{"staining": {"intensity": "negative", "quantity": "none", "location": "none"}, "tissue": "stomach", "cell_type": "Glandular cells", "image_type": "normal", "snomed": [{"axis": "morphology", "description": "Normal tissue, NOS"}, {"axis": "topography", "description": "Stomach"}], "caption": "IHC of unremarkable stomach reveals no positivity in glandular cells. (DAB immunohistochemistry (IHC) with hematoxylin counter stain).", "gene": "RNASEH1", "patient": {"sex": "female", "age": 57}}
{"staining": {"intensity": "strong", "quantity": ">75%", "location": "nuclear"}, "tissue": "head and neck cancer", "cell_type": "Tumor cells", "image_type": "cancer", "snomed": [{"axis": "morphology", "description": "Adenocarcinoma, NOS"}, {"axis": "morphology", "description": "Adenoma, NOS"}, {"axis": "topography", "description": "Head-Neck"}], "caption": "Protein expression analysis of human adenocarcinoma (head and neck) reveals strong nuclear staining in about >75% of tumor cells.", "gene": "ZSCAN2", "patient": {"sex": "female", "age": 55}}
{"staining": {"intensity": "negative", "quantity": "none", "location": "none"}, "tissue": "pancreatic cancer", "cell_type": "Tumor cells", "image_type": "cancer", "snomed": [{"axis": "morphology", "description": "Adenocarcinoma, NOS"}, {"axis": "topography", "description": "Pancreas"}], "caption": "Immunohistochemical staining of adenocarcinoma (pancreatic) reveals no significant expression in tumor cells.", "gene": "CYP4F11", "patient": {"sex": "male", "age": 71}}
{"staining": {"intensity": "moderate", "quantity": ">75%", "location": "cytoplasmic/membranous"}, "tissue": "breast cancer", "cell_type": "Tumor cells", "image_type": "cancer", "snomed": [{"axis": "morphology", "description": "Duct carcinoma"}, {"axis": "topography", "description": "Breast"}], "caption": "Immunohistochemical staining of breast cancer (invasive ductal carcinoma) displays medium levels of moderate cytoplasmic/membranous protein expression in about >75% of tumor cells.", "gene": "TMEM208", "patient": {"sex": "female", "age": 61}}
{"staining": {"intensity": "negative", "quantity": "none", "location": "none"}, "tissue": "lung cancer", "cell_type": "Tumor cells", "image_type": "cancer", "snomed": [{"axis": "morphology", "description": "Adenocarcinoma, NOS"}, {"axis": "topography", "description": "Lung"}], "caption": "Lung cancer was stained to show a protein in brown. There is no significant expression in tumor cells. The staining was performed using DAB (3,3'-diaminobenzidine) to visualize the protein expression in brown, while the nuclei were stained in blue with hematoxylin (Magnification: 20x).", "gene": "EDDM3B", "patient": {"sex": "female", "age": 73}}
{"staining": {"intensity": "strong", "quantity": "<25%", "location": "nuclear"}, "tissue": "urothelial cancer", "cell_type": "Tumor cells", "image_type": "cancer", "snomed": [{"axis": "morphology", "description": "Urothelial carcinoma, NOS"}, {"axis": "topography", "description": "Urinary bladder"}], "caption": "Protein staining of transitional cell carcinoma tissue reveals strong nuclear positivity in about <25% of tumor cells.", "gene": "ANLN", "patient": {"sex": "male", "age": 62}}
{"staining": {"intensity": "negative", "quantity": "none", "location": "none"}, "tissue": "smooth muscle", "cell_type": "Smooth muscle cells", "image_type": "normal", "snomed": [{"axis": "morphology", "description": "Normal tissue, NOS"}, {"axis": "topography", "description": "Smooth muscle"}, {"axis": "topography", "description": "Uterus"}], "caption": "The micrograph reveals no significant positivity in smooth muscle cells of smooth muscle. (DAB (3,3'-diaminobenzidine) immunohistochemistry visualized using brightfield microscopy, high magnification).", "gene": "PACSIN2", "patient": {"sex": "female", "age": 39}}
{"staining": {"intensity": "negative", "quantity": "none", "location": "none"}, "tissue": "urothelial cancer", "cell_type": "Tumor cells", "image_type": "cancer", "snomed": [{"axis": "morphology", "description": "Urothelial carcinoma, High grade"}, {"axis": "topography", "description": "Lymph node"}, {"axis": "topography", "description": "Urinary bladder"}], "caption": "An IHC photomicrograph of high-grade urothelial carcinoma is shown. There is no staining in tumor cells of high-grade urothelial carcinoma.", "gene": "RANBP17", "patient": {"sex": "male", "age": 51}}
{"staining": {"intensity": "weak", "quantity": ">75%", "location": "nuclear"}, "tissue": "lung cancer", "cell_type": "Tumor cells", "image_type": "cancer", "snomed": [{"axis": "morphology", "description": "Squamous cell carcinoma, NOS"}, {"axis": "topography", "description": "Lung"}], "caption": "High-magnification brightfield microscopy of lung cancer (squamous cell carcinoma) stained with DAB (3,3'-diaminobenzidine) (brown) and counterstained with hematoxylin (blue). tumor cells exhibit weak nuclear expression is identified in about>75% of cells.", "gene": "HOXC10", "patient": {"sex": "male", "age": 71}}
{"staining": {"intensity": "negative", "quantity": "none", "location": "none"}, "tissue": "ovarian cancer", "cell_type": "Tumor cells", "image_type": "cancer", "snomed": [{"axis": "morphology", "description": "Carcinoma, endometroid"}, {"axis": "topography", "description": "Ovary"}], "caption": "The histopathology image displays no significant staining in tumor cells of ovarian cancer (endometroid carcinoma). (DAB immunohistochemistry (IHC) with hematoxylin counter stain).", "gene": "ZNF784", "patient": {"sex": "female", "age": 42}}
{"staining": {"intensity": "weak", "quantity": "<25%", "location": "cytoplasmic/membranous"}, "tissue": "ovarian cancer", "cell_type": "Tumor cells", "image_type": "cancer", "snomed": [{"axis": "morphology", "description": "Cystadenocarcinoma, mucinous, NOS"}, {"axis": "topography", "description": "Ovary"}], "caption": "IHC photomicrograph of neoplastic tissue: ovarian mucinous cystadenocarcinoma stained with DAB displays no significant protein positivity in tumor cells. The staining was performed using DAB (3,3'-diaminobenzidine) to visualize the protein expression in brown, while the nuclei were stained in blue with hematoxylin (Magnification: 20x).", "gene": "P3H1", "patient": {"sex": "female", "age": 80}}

* **PROMPT**:
When you answer, set down the entries above precisely as they read.

* **ANSWER AREA**:
{"staining": {"intensity": "negative", "quantity": "none", "location": "none"}, "tissue": "stomach", "cell_type": "Glandular cells", "image_type": "normal", "snomed": [{"axis": "morphology", "description": "Normal tissue, NOS"}, {"axis": "topography", "description": "Stomach"}], "caption": "IHC of unremarkable stomach reveals no positivity in glandular cells. (DAB immunohistochemistry (IHC) with hematoxylin counter stain).", "gene": "RNASEH1", "patient": {"sex": "female", "age": 57}}
{"staining": {"intensity": "strong", "quantity": ">75%", "location": "nuclear"}, "tissue": "head and neck cancer", "cell_type": "Tumor cells", "image_type": "cancer", "snomed": [{"axis": "morphology", "description": "Adenocarcinoma, NOS"}, {"axis": "morphology", "description": "Adenoma, NOS"}, {"axis": "topography", "description": "Head-Neck"}], "caption": "Protein expression analysis of human adenocarcinoma (head and neck) reveals strong nuclear staining in about >75% of tumor cells.", "gene": "ZSCAN2", "patient": {"sex": "female", "age": 55}}
{"staining": {"intensity": "negative", "quantity": "none", "location": "none"}, "tissue": "pancreatic cancer", "cell_type": "Tumor cells", "image_type": "cancer", "snomed": [{"axis": "morphology", "description": "Adenocarcinoma, NOS"}, {"axis": "topography", "description": "Pancreas"}], "caption": "Immunohistochemical staining of adenocarcinoma (pancreatic) reveals no significant expression in tumor cells.", "gene": "CYP4F11", "patient": {"sex": "male", "age": 71}}
{"staining": {"intensity": "moderate", "quantity": ">75%", "location": "cytoplasmic/membranous"}, "tissue": "breast cancer", "cell_type": "Tumor cells", "image_type": "cancer", "snomed": [{"axis": "morphology", "description": "Duct carcinoma"}, {"axis": "topography", "description": "Breast"}], "caption": "Immunohistochemical staining of breast cancer (invasive ductal carcinoma) displays medium levels of moderate cytoplasmic/membranous protein expression in about >75% of tumor cells.", "gene": "TMEM208", "patient": {"sex": "female", "age": 61}}
{"staining": {"intensity": "negative", "quantity": "none", "location": "none"}, "tissue": "lung cancer", "cell_type": "Tumor cells", "image_type": "cancer", "snomed": [{"axis": "morphology", "description": "Adenocarcinoma, NOS"}, {"axis": "topography", "description": "Lung"}], "caption": "Lung cancer was stained to show a protein in brown. There is no significant expression in tumor cells. The staining was performed using DAB (3,3'-diaminobenzidine) to visualize the protein expression in brown, while the nuclei were stained in blue with hematoxylin (Magnification: 20x).", "gene": "EDDM3B", "patient": {"sex": "female", "age": 73}}
{"staining": {"intensity": "strong", "quantity": "<25%", "location": "nuclear"}, "tissue": "urothelial cancer", "cell_type": "Tumor cells", "image_type": "cancer", "snomed": [{"axis": "morphology", "description": "Urothelial carcinoma, NOS"}, {"axis": "topography", "description": "Urinary bladder"}], "caption": "Protein staining of transitional cell carcinoma tissue reveals strong nuclear positivity in about <25% of tumor cells.", "gene": "ANLN", "patient": {"sex": "male", "age": 62}}
{"staining": {"intensity": "negative", "quantity": "none", "location": "none"}, "tissue": "smooth muscle", "cell_type": "Smooth muscle cells", "image_type": "normal", "snomed": [{"axis": "morphology", "description": "Normal tissue, NOS"}, {"axis": "topography", "description": "Smooth muscle"}, {"axis": "topography", "description": "Uterus"}], "caption": "The micrograph reveals no significant positivity in smooth muscle cells of smooth muscle. (DAB (3,3'-diaminobenzidine) immunohistochemistry visualized using brightfield microscopy, high magnification).", "gene": "PACSIN2", "patient": {"sex": "female", "age": 39}}
{"staining": {"intensity": "negative", "quantity": "none", "location": "none"}, "tissue": "urothelial cancer", "cell_type": "Tumor cells", "image_type": "cancer", "snomed": [{"axis": "morphology", "description": "Urothelial carcinoma, High grade"}, {"axis": "topography", "description": "Lymph node"}, {"axis": "topography", "description": "Urinary bladder"}], "caption": "An IHC photomicrograph of high-grade urothelial carcinoma is shown. There is no staining in tumor cells of high-grade urothelial carcinoma.", "gene": "RANBP17", "patient": {"sex": "male", "age": 51}}
{"staining": {"intensity": "weak", "quantity": ">75%", "location": "nuclear"}, "tissue": "lung cancer", "cell_type": "Tumor cells", "image_type": "cancer", "snomed": [{"axis": "morphology", "description": "Squamous cell carcinoma, NOS"}, {"axis": "topography", "description": "Lung"}], "caption": "High-magnification brightfield microscopy of lung cancer (squamous cell carcinoma) stained with DAB (3,3'-diaminobenzidine) (brown) and counterstained with hematoxylin (blue). tumor cells exhibit weak nuclear expression is identified in about>75% of cells.", "gene": "HOXC10", "patient": {"sex": "male", "age": 71}}
{"staining": {"intensity": "negative", "quantity": "none", "location": "none"}, "tissue": "ovarian cancer", "cell_type": "Tumor cells", "image_type": "cancer", "snomed": [{"axis": "morphology", "description": "Carcinoma, endometroid"}, {"axis": "topography", "description": "Ovary"}], "caption": "The histopathology image displays no significant staining in tumor cells of ovarian cancer (endometroid carcinoma). (DAB immunohistochemistry (IHC) with hematoxylin counter stain).", "gene": "ZNF784", "patient": {"sex": "female", "age": 42}}
{"staining": {"intensity": "weak", "quantity": "<25%", "location": "cytoplasmic/membranous"}, "tissue": "ovarian cancer", "cell_type": "Tumor cells", "image_type": "cancer", "snomed": [{"axis": "morphology", "description": "Cystadenocarcinoma, mucinous, NOS"}, {"axis": "topography", "description": "Ovary"}], "caption": "IHC photomicrograph of neoplastic tissue: ovarian mucinous cystadenocarcinoma stained with DAB displays no significant protein positivity in tumor cells. The staining was performed using DAB (3,3'-diaminobenzidine) to visualize the protein expression in brown, while the nuclei were stained in blue with hematoxylin (Magnification: 20x).", "gene": "P3H1", "patient": {"sex": "female", "age": 80}}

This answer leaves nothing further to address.